Incarcerated mothers are subjected to trauma during all stages of motherhood, making their experiences of parenting starkly different from those who are not incarcerated. In particular, these differences, complicate mainstream conceptualizations of PPD. Medical and societal ways of understanding, measuring, and treating PPD among non-incarcerated mothers are not transferable to incarcerated mothers. The common risk factors for non-incarcerated mothers such as lacking social support, past experiences of childhood trauma, traumatic childbirth experiences, and anxiety about raising their child are almost always guaranteed experiences in a carceral space. It was only recently that acknowledgments of the trauma specific to prison pregnancy and birth received attention. While crucial, the postpartum period and the role traumatic prison pregnancies play in the postpartum period tend to be overlooked. My research urges us to reimagine PPD among incarcerated mothers in a way that adequately accounts for the experiences of prison-induced trauma. Once we understand PPD in the context of systemic oppression and mass incarceration more comprehensively, incarcerated mothers can receive increased validation of their PPD and have access to system-informed care that understands the role prison plays in their experiences of PPD.
Below I have listed the various prison-specific circumstances that standard mechanisms of diagnosis and measurement of PPD fail to capture. These uniquely oppressive circumstances call for a reimagining of the PPD experience behind bars.
Prison-Induced Trauma:
- Forced Separation: In most U.S. prisons incarcerated mothers and their children are separated after anywhere from 24-48 hours postpartum. Mother and child contact and bonding in the first moments of their union is a crucial piece to experiencing a healthy postpartum period, yet that is completely stripped away from most incarcerated mothers.
- Bed Shackling: Incarcerated mothers are shackled to the bed during childbirth and/or the entire duration of their labor visit. This inhumane treatment poses great threats to the physical health and safety of the mother and child. One of the highest risk factors for developing PPD is experiencing health complications during the birthing process as well as the child being born with health issues.
- No Social Support: Social support networks are stripped from the labor experiences of incarcerated mothers. Oftentimes prison guards are the only additional individuals who can accompany the mother. This poses a major threat to developing PPD as a lack of social support network during both labor and the postpartum period are some of the highest risks for developing PPD.
- Anxiety and Uncertainty: Incarcerated mothers are equipped with a limited understanding of where their child is to go post-birth and how their child will get there safely. This anxiety and uncertainty are induced by the carceral system and the belief that incarcerated mothers are not entitled to having agency in post-birth arrangements. This stripping of agency can contribute to a low level of maternal self-image which can greatly impact the onset of PPD.
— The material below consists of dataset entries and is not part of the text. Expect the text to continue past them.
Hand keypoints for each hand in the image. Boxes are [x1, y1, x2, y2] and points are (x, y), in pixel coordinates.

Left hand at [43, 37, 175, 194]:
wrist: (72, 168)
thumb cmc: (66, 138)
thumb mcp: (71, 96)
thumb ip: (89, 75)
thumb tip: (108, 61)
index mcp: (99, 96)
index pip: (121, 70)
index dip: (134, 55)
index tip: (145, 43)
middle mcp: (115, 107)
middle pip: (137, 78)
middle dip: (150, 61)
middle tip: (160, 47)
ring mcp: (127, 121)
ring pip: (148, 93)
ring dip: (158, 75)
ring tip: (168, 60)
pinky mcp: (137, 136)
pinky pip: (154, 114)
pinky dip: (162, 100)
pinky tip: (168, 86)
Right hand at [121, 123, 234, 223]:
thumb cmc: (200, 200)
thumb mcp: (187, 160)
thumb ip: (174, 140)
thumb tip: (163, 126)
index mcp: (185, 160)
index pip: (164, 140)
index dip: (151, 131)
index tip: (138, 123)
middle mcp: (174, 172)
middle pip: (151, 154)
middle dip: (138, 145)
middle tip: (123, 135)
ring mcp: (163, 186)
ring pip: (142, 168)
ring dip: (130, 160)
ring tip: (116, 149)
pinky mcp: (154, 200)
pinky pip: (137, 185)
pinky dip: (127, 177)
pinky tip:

- Adverse Childhood Experience (ACE) On Day One: Incarcerated populations are often groups of people who have endured copious amounts of childhood trauma which is a leading cause of PPD as childbirth can reactivate childhood trauma. Not only can giving birth to a child of your own reactivate past trauma, but giving birth in unjust circumstances such as while incarcerated can add another layer of trauma and in turn increase the risk for PPD. Children born to incarcerated mothers have their first Adverse Childhood Experience (ACE) on day one of their lives, which oftentimes leaves incarcerated mothers with increased feelings of guilt and shame, which play a major role in the onset of PPD.
- Limited Postpartum Programming or Support: There is limited to no postpartum support for incarcerated mothers upon arrival back to prison. Many incarcerated mothers are sent back to reside with the general prison population where they experience the physical and mental pains of postpartum alone (C. Sammon, personal correspondence, July 10, 2024). Typically the pain of incarcerated women is dismissed, posing major threats to their overall health and their likelihood of developing PPD.
- Prison-Specific Consequences for Honest Self-Reporting: One of the most glaring indicators of PPD is if the mother is experiencing thoughts of hurting herself or her baby. While that is a symptom no struggling mother wants to admit, incarcerated mothers very much cannot admit that without risking increased maltreatment from the prison. Increased surveillance, control, and (ironically) violence are placed on an incarcerated person once they admit to having self-harm or homicidal thoughts. To preserve their current status and not face any additional consequences, this reality often subjects incarcerated women with PPD to experience these intense thoughts in isolation.
- Remaining Time Left Incarcerated: It is found that the greater the amount of time a mother has left being incarcerated postpartum, the higher her chance is in developing PPD. The traumatic and dismissive experiences of the carceral space provide fertile ground for developing PPD. This reality is furthered when a mother has years of her sentencing upon her– knowing that she very well may not ever be able to see her child during the remainder of her incarceration.